Preventive Control of Powdery Mildew Disease of Mango

K.P. Akhtar, I.A. Khan, M.R. Kazmi, R.I. Hassan, B. Fatima


Oidium mangiferae Berthet was found to be associated With the powdery mildew disease of mango. The air- borne conidia are released from the old tissue harboring the dormant fungal hyphae under favorable weather conditions, which produce the disease. Proper forecasting of release of airborne innoculum significantly reduced the required number of sprays needed for chemical control. Spore traps were used to monitor the concentration of airborne conidia during the months of February, March and April 1996 and l997. Daily temperature and relative humidity were noted and the spore counts from the spore traps were correlated to the meteorological data.

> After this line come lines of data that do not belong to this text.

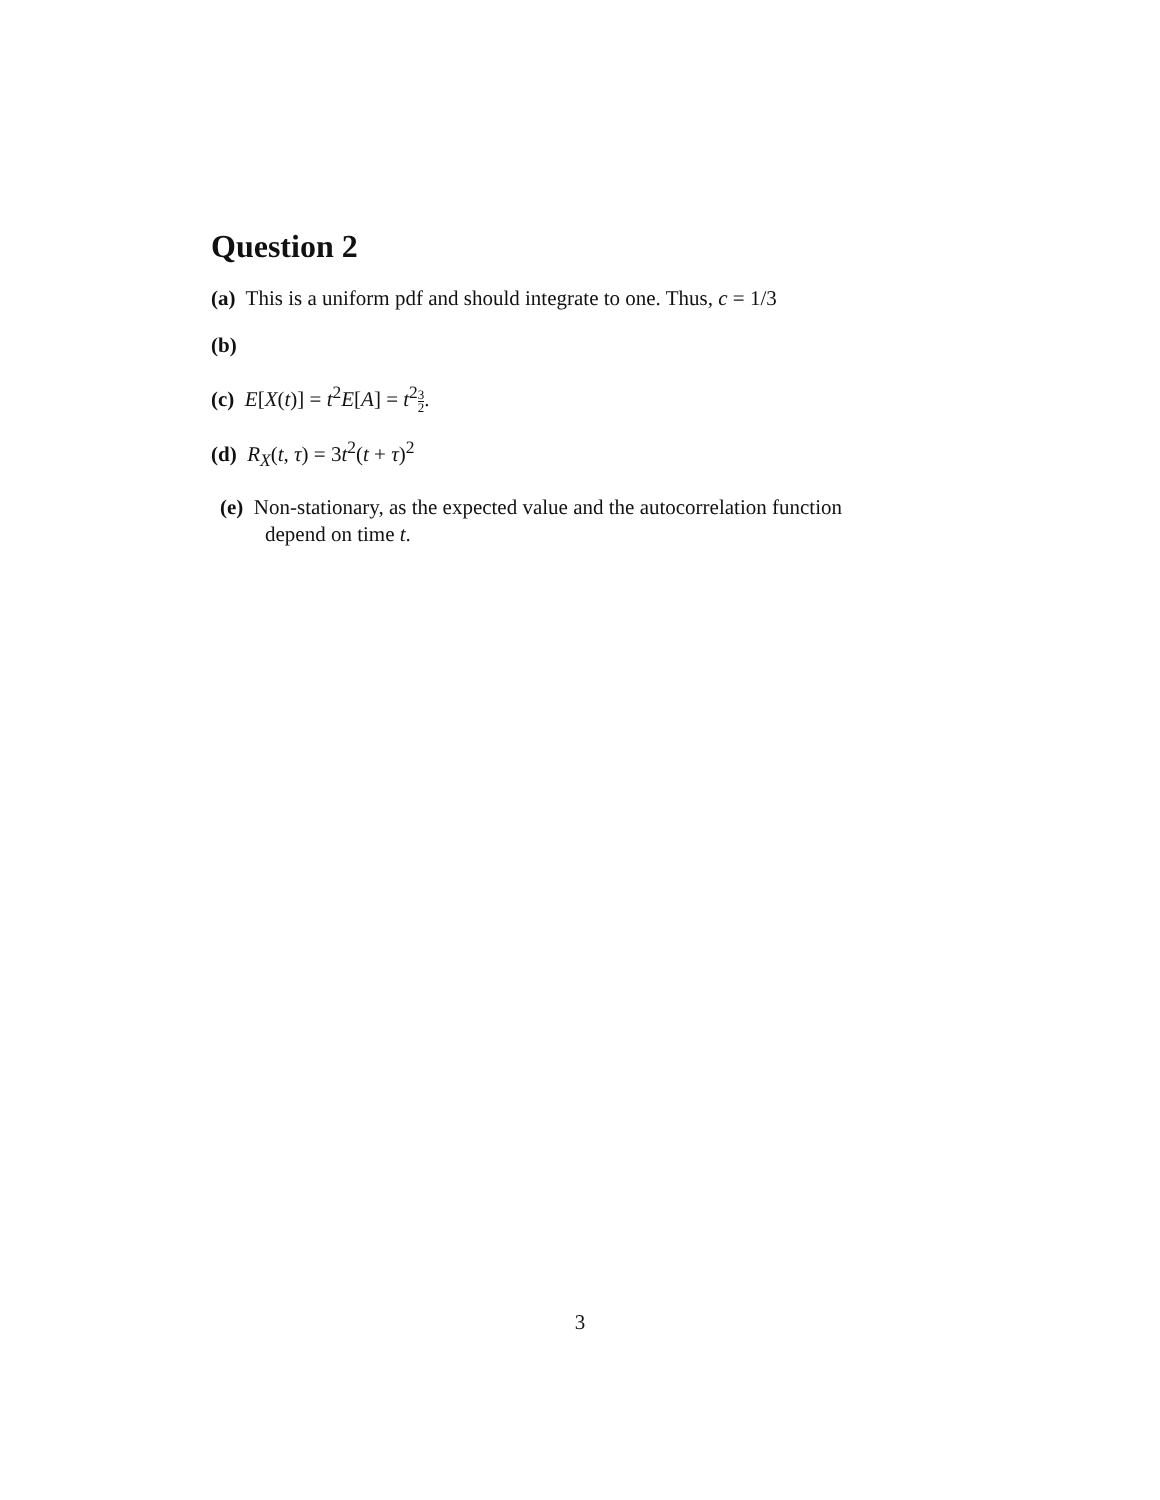Question 2
(a) This is a uniform pdf and should integrate to one. Thus, c = 1/3
(b)
(c) E[X(t)] = t<sup>2</sup>E[A] = t<sup>2</sup>3 2.
(d) R<sub>X</sub>(t, τ) = 3t<sup>2</sup>(t + τ)<sup>2</sup>
(e) Non-stationary, as the expected value and the autocorrelation function
depend on time t.
3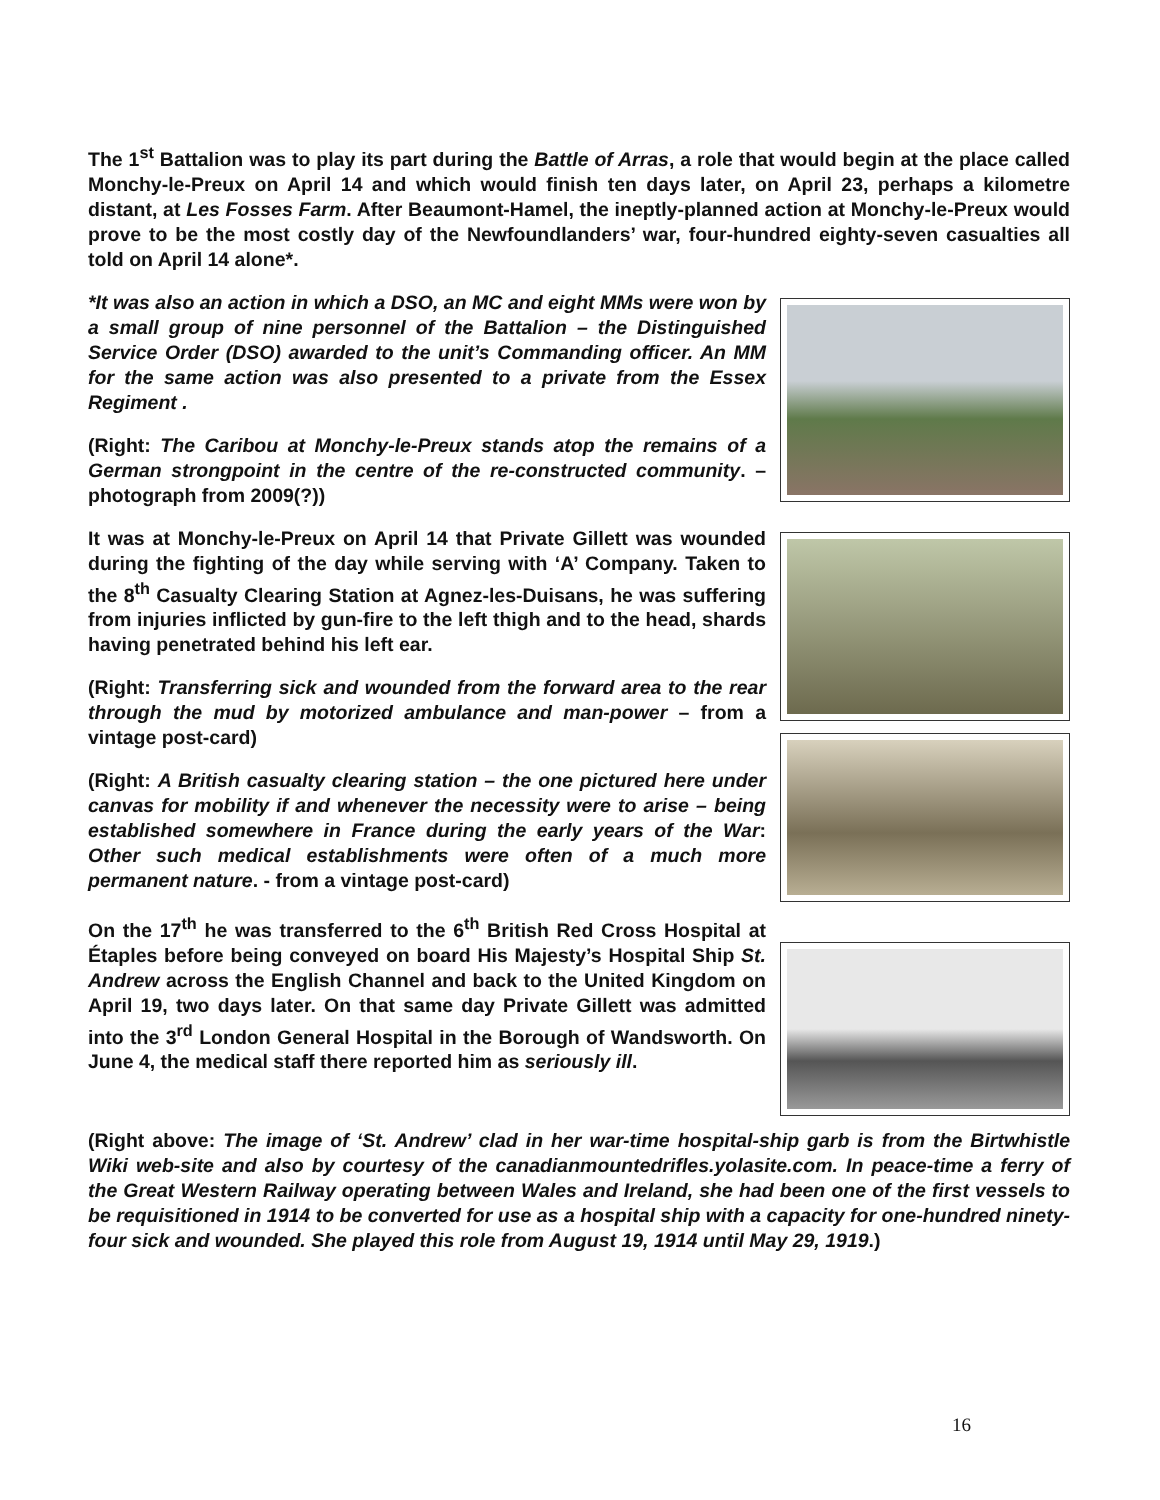The 1<sup>st</sup> Battalion was to play its part during the Battle of Arras, a role that would begin at the place called Monchy-le-Preux on April 14 and which would finish ten days later, on April 23, perhaps a kilometre distant, at Les Fosses Farm. After Beaumont-Hamel, the ineptly-planned action at Monchy-le-Preux would prove to be the most costly day of the Newfoundlanders’ war, four-hundred eighty-seven casualties all told on April 14 alone*.
*It was also an action in which a DSO, an MC and eight MMs were won by a small group of nine personnel of the Battalion – the Distinguished Service Order (DSO) awarded to the unit’s Commanding officer. An MM for the same action was also presented to a private from the Essex Regiment .
(Right: The Caribou at Monchy-le-Preux stands atop the remains of a German strongpoint in the centre of the re-constructed community. – photograph from 2009(?))
It was at Monchy-le-Preux on April 14 that Private Gillett was wounded during the fighting of the day while serving with ‘A’ Company. Taken to the 8<sup>th</sup> Casualty Clearing Station at Agnez-les-Duisans, he was suffering from injuries inflicted by gun-fire to the left thigh and to the head, shards having penetrated behind his left ear.
(Right: Transferring sick and wounded from the forward area to the rear through the mud by motorized ambulance and man-power – from a vintage post-card)
(Right: A British casualty clearing station – the one pictured here under canvas for mobility if and whenever the necessity were to arise – being established somewhere in France during the early years of the War: Other such medical establishments were often of a much more permanent nature. - from a vintage post-card)
On the 17<sup>th</sup> he was transferred to the 6<sup>th</sup> British Red Cross Hospital at Étaples before being conveyed on board His Majesty’s Hospital Ship St. Andrew across the English Channel and back to the United Kingdom on April 19, two days later. On that same day Private Gillett was admitted into the 3<sup>rd</sup> London General Hospital in the Borough of Wandsworth. On June 4, the medical staff there reported him as seriously ill.
(Right above: The image of ‘St. Andrew’ clad in her war-time hospital-ship garb is from the Birtwhistle Wiki web-site and also by courtesy of the canadianmountedrifles.yolasite.com. In peace-time a ferry of the Great Western Railway operating between Wales and Ireland, she had been one of the first vessels to be requisitioned in 1914 to be converted for use as a hospital ship with a capacity for one-hundred ninety-four sick and wounded. She played this role from August 19, 1914 until May 29, 1919.)
16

There was a positive trend between rising temperature, lowering relative humidity and number of spores in the air alter a low temperature, high humidity and cloudy spell of weather. The maximum spore occurrences were noted around 25°C and relative humidity of 40-60%. It took 5-8 days for the emergence of disease symptoms after the first detection of airborne conidia. Ten fungicides were tested on three mango varieties (Langra, Dashehari, and Anwar Retol). The preventive sprays at the stage of first detection of air born conidia were effective in controlling the disease. Optimal timing of two sprays of fungicide were sufficient to provide preventive control (>90%). The susceptibility of inflorescence varied with its developmental stage. Proper forecasting reduced the number of sprays from 7 to 2 or 3. There was no varietal difference in incidence of the disease or response to fungicide applications. During the course of this study, we identified seedling plants which consistently showed resistance to powdery mildew.